Avec Mésaventures d’un Sarde en Cerdagne, Vincent Meyrignac signe son premier polar après quatre romans d’aventure et d’anticipation. Publié en avril 2026 aux Presses Littéraires dans la collection « Crimes et châtiments », ce roman de 302 pages s’ancre profondément dans les hauts cantons du territoire catalan, entre Sardaigne, Cerdagne et Andorre, là où les frontières poreuses font le lit de toutes les ambiguïtés.

L’histoire démarre comme un film noir classique. Paolo Pisanu, inspecteur sarde corrompu contraint à l’exil pour échapper à une vendetta, mène une vie tranquille en Cerdagne avec sa famille. Mais lorsque sa femme Adriana, enceinte, subit une mystérieuse opération à l’hôpital transfrontalier de Puigcerda, Paolo croit être rattrapé par son passé et se lance dans une enquête désespérée, usant de méthodes tout sauf orthodoxes. Il finira captif de trafiquants de drogue installés en Andorre — sans savoir qu’Adriana est elle-même au cœur d’une mission d’infiltration visant un réseau de trafic d’organes.
Ce qui distingue ce roman d’un polar ordinaire, c’est sa structure narrative inspirée du Pinocchio de Carlo Collodi. L’auteur, grand amateur du conte italien, habille ses personnages des figures emblématiques de l’œuvre originale : Paolo incarne un Pinocchio ballotté et manipulé, tandis que surgissent une Fée Bleue peu empathique, un Chat et un Renard d’une cruauté assumée, et Mangefeu, maître du spectacle au pays des jouets. Le récit se conclut, comme il se doit, dans le ventre de la baleine — mais il n’a décidément rien d’un conte pour enfants.

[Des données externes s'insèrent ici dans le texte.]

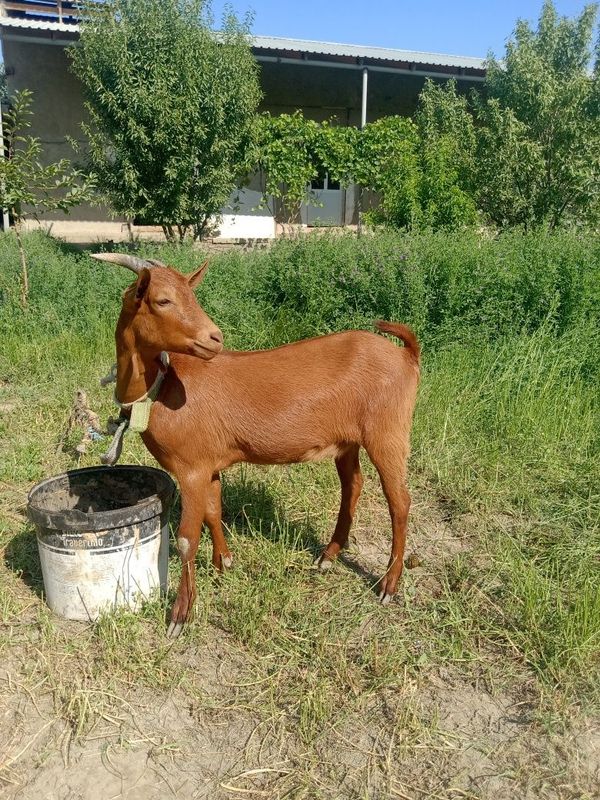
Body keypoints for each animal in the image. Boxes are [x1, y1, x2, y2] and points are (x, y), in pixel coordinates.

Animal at [94, 253, 422, 636]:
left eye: (192, 295)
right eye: (163, 300)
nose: (215, 338)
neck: (162, 387)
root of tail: (406, 356)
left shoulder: (190, 468)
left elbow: (187, 538)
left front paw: (180, 615)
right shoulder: (207, 464)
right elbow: (213, 511)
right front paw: (223, 564)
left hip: (388, 432)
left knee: (399, 500)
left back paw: (389, 585)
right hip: (348, 440)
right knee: (353, 485)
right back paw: (328, 556)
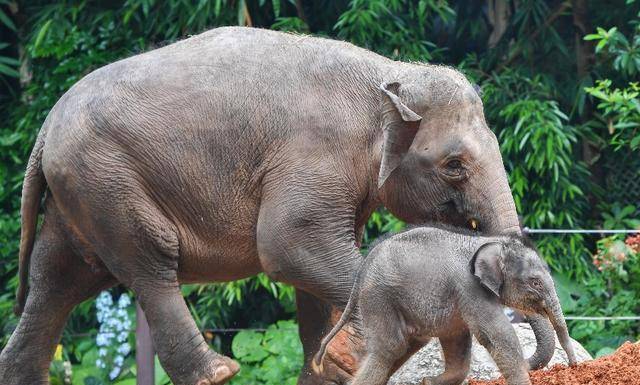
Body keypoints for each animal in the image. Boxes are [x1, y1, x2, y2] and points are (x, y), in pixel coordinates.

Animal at [0, 27, 528, 384]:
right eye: (454, 165)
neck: (390, 74)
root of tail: (44, 128)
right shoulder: (315, 153)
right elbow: (290, 245)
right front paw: (356, 357)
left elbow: (313, 274)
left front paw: (329, 367)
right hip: (106, 180)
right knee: (149, 263)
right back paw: (217, 372)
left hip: (79, 191)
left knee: (58, 280)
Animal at [312, 226, 576, 384]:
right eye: (535, 282)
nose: (574, 365)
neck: (486, 240)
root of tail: (362, 270)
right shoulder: (469, 286)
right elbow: (496, 336)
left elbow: (457, 337)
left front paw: (429, 382)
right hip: (378, 297)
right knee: (389, 348)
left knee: (407, 345)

L’idée du roman est née, confie l’auteur, à la lecture d’un article de presse sur les trafics d’embryons en Europe. Une actualité sombre que Meyrignac transforme en fiction tendue, traversée par les réseaux mafieux, les jeux politiques et les ambiguïtés morales de personnages que l’on ne peut ni tout à fait condamner, ni tout à fait absoudre. Son propos s’adresse à ceux qui refusent les histoires manichéennes et cherchent à s’échapper des ficelles trop lisses du genre.
Perpignanais de cœur, Vincent Meyrignac connaît intimement les décors qu’il décrit — cette région frontalière où se mêlent cultures méditerranéennes et montagnardes, et où le meilleur côtoie le pire. Un terreau idéal pour un roman aussi sombre, dit-il lui-même, que le granit catalan.